*** Information given ***

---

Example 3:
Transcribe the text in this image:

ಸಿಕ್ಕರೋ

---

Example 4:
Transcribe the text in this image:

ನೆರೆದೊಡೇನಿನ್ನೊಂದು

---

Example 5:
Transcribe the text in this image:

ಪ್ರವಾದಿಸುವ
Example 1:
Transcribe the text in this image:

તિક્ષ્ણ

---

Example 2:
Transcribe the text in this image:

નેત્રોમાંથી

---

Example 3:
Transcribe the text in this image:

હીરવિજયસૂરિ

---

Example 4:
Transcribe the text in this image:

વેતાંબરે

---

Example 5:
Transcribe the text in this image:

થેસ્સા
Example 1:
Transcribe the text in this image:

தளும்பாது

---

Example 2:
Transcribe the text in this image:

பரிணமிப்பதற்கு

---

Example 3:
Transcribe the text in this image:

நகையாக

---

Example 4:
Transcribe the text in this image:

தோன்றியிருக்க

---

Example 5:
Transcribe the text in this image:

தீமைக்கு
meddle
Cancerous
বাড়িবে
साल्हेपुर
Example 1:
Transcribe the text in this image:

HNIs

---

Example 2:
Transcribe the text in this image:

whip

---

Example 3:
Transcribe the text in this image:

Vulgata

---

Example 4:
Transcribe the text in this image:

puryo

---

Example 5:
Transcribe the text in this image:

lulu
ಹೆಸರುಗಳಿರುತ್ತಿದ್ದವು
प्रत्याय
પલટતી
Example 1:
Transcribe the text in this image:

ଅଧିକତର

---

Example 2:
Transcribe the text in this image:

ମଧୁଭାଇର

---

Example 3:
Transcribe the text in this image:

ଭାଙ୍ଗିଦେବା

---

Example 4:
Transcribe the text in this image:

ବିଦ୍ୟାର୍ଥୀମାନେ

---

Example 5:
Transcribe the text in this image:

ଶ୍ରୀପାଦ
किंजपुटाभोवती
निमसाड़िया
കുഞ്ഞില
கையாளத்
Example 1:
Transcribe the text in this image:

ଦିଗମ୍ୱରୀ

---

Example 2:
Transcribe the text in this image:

***

Task to complete.
Transcribe each entry exactly as it appears.

Written answer.
---

Example 3:
Transcribe the text in this image:

ಸಿಕ್ಕರೋ

---

Example 4:
Transcribe the text in this image:

ನೆರೆದೊಡೇನಿನ್ನೊಂದು

---

Example 5:
Transcribe the text in this image:

ಪ್ರವಾದಿಸುವ
Example 1:
Transcribe the text in this image:

તિક્ષ્ણ

---

Example 2:
Transcribe the text in this image:

નેત્રોમાંથી

---

Example 3:
Transcribe the text in this image:

હીરવિજયસૂરિ

---

Example 4:
Transcribe the text in this image:

વેતાંબરે

---

Example 5:
Transcribe the text in this image:

થેસ્સા
Example 1:
Transcribe the text in this image:

தளும்பாது

---

Example 2:
Transcribe the text in this image:

பரிணமிப்பதற்கு

---

Example 3:
Transcribe the text in this image:

நகையாக

---

Example 4:
Transcribe the text in this image:

தோன்றியிருக்க

---

Example 5:
Transcribe the text in this image:

தீமைக்கு
meddle
Cancerous
বাড়িবে
साल्हेपुर
Example 1:
Transcribe the text in this image:

HNIs

---

Example 2:
Transcribe the text in this image:

whip

---

Example 3:
Transcribe the text in this image:

Vulgata

---

Example 4:
Transcribe the text in this image:

puryo

---

Example 5:
Transcribe the text in this image:

lulu
ಹೆಸರುಗಳಿರುತ್ತಿದ್ದವು
प्रत्याय
પલટતી
Example 1:
Transcribe the text in this image:

ଅଧିକତର

---

Example 2:
Transcribe the text in this image:

ମଧୁଭାଇର

---

Example 3:
Transcribe the text in this image:

ଭାଙ୍ଗିଦେବା

---

Example 4:
Transcribe the text in this image:

ବିଦ୍ୟାର୍ଥୀମାନେ

---

Example 5:
Transcribe the text in this image:

ଶ୍ରୀପାଦ
किंजपुटाभोवती
निमसाड़िया
കുഞ്ഞില
கையாளத்
Example 1:
Transcribe the text in this image:

ଦିଗମ୍ୱରୀ

---

Example 2:
Transcribe the text in this image:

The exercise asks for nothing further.